Ralph Abraham, No. 2 official at CDC, abruptly steps down

STAT News · Feb 23, 2026 · Collected from RSS

Summary

The No. 2 official at the CDC has resigned, adding to the drama and chaos surrounding the agency's leadership.

Full Article

The drama and chaos surrounding the leadership of the Centers for Disease Control and Prevention have taken another twist, with the announcement Monday that the agency’s No. 2 official, Ralph Abraham, has resigned. A statement posted to the CDC’s website said Abraham, a former Louisiana surgeon general who was sworn in as the agency’s deputy secretary general only 2 1/2 months ago, stepped down to address “unforeseen family obligations.” The resignation is effective immediately. “It has been an honor to serve alongside the dedicated public health professionals at the CDC and to support the agency’s critical mission,” Abraham said in the statement. The CDC is theoretically being led by Jay Bhattacharya, who is also the director of the National Institutes of Health. Bhattacharya was named acting CDC director last week. But there is no expectation that the NIH director will be relocating to Atlanta or even spending significant amounts of time there.
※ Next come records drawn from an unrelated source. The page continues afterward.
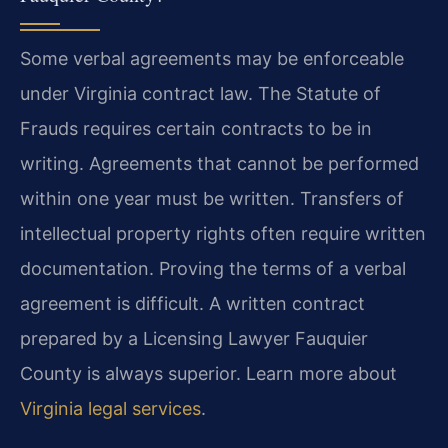
Some verbal agreements may be enforceable
under Virginia contract law. The Statute of
Frauds requires certain contracts to be in
writing. Agreements that cannot be performed
within one year must be written. Transfers of
intellectual property rights often require written
documentation. Proving the terms of a verbal
agreement is difficult. A written contract
prepared by a Licensing Lawyer Fauquier
County is always superior. Learn more about
Virginia legal services
.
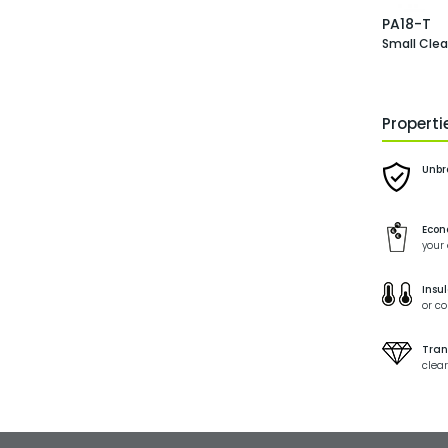
PA18-T
Small Cle
Propert
Unbr
Econ
your
Insul
or co
Tran
clear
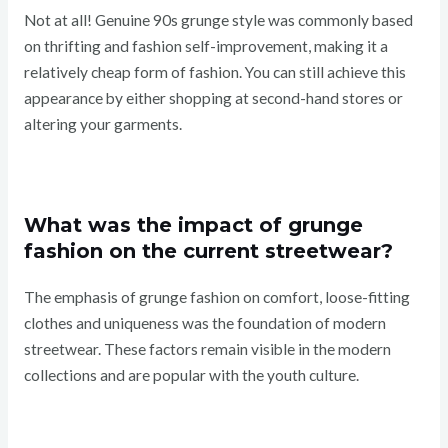
Not at all! Genuine 90s grunge style was commonly based
on thrifting and fashion self-improvement, making it a
relatively cheap form of fashion. You can still achieve this
appearance by either shopping at second-hand stores or
altering your garments.
What was the impact of grunge
fashion on the current streetwear?
The emphasis of grunge fashion on comfort, loose-fitting
clothes and uniqueness was the foundation of modern
streetwear. These factors remain visible in the modern
collections and are popular with the youth culture.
His predecessor, Jim O’Neill — who was also juggling two jobs, the other being the deputy health secretary — was also based in Washington. Abraham, who began the CDC job in early January after being sworn in in December, was actually physically present at the CDC’s headquarters in Atlanta. People familiar with the CDC’s operations believe the organization is being run by a group of political appointees in the office of the director, most of whom have no medical or public health experience. The CDC has only had a full-time director for four weeks in the current Trump administration. Susan Monarez, who briefly held that position, was fired late last August when she refused to agree to accept all vaccination policy recommendations from an advisory panel that health secretary Robert F. Kennedy Jr. stacked with anti-vaccine figures.